■ Work instructions
Reproduce the records below, substituting "collected by" for every occurrence of "collectors" and keeping everything else the same.

■ Records supplied
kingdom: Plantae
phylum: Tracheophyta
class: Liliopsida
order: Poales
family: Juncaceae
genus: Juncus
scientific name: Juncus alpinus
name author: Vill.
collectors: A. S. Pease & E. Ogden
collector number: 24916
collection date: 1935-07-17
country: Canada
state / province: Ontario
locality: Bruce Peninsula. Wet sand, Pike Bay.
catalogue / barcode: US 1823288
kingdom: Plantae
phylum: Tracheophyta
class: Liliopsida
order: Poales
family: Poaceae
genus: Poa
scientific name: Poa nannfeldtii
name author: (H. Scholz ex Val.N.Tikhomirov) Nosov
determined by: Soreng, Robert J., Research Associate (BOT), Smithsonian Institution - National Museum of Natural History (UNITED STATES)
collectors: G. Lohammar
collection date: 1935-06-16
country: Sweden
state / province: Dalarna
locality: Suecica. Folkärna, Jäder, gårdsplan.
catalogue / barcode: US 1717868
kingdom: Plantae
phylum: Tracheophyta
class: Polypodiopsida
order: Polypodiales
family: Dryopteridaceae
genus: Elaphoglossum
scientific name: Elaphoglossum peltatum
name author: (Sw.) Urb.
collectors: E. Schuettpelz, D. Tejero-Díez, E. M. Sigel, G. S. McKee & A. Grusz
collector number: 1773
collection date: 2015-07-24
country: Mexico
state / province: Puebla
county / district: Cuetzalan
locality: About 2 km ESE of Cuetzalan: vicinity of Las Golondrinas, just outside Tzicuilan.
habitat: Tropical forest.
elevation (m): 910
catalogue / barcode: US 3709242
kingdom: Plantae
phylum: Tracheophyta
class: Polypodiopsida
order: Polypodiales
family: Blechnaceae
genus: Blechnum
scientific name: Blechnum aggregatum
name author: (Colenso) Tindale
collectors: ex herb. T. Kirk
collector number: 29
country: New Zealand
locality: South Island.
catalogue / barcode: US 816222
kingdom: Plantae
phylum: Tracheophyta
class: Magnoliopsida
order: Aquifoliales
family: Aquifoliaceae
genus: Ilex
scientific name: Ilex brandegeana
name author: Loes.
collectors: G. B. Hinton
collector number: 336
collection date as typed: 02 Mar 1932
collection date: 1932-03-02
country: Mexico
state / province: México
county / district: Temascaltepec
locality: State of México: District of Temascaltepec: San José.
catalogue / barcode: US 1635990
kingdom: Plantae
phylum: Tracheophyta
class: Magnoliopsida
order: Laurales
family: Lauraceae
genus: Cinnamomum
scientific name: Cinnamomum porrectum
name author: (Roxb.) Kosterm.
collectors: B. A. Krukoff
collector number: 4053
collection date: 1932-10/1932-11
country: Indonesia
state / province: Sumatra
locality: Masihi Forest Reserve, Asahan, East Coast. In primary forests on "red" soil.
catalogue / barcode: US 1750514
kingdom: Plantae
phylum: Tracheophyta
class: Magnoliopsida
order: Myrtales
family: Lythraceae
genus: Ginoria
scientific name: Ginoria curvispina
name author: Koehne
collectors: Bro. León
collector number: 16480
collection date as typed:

■ Result
kingdom: Plantae
phylum: Tracheophyta
class: Liliopsida
order: Poales
family: Juncaceae
genus: Juncus
scientific name: Juncus alpinus
name author: Vill.
collected by: A. S. Pease & E. Ogden
collector number: 24916
collection date: 1935-07-17
country: Canada
state / province: Ontario
locality: Bruce Peninsula. Wet sand, Pike Bay.
catalogue / barcode: US 1823288
kingdom: Plantae
phylum: Tracheophyta
class: Liliopsida
order: Poales
family: Poaceae
genus: Poa
scientific name: Poa nannfeldtii
name author: (H. Scholz ex Val.N.Tikhomirov) Nosov
determined by: Soreng, Robert J., Research Associate (BOT), Smithsonian Institution - National Museum of Natural History (UNITED STATES)
collected by: G. Lohammar
collection date: 1935-06-16
country: Sweden
state / province: Dalarna
locality: Suecica. Folkärna, Jäder, gårdsplan.
catalogue / barcode: US 1717868
kingdom: Plantae
phylum: Tracheophyta
class: Polypodiopsida
order: Polypodiales
family: Dryopteridaceae
genus: Elaphoglossum
scientific name: Elaphoglossum peltatum
name author: (Sw.) Urb.
collected by: E. Schuettpelz, D. Tejero-Díez, E. M. Sigel, G. S. McKee & A. Grusz
collector number: 1773
collection date: 2015-07-24
country: Mexico
state / province: Puebla
county / district: Cuetzalan
locality: About 2 km ESE of Cuetzalan: vicinity of Las Golondrinas, just outside Tzicuilan.
habitat: Tropical forest.
elevation (m): 910
catalogue / barcode: US 3709242
kingdom: Plantae
phylum: Tracheophyta
class: Polypodiopsida
order: Polypodiales
family: Blechnaceae
genus: Blechnum
scientific name: Blechnum aggregatum
name author: (Colenso) Tindale
collected by: ex herb. T. Kirk
collector number: 29
country: New Zealand
locality: South Island.
catalogue / barcode: US 816222
kingdom: Plantae
phylum: Tracheophyta
class: Magnoliopsida
order: Aquifoliales
family: Aquifoliaceae
genus: Ilex
scientific name: Ilex brandegeana
name author: Loes.
collected by: G. B. Hinton
collector number: 336
collection date as typed: 02 Mar 1932
collection date: 1932-03-02
country: Mexico
state / province: México
county / district: Temascaltepec
locality: State of México: District of Temascaltepec: San José.
catalogue / barcode: US 1635990
kingdom: Plantae
phylum: Tracheophyta
class: Magnoliopsida
order: Laurales
family: Lauraceae
genus: Cinnamomum
scientific name: Cinnamomum porrectum
name author: (Roxb.) Kosterm.
collected by: B. A. Krukoff
collector number: 4053
collection date: 1932-10/1932-11
country: Indonesia
state / province: Sumatra
locality: Masihi Forest Reserve, Asahan, East Coast. In primary forests on "red" soil.
catalogue / barcode: US 1750514
kingdom: Plantae
phylum: Tracheophyta
class: Magnoliopsida
order: Myrtales
family: Lythraceae
genus: Ginoria
scientific name: Ginoria curvispina
name author: Koehne
collected by: Bro. León
collector number: 16480
collection date as typed:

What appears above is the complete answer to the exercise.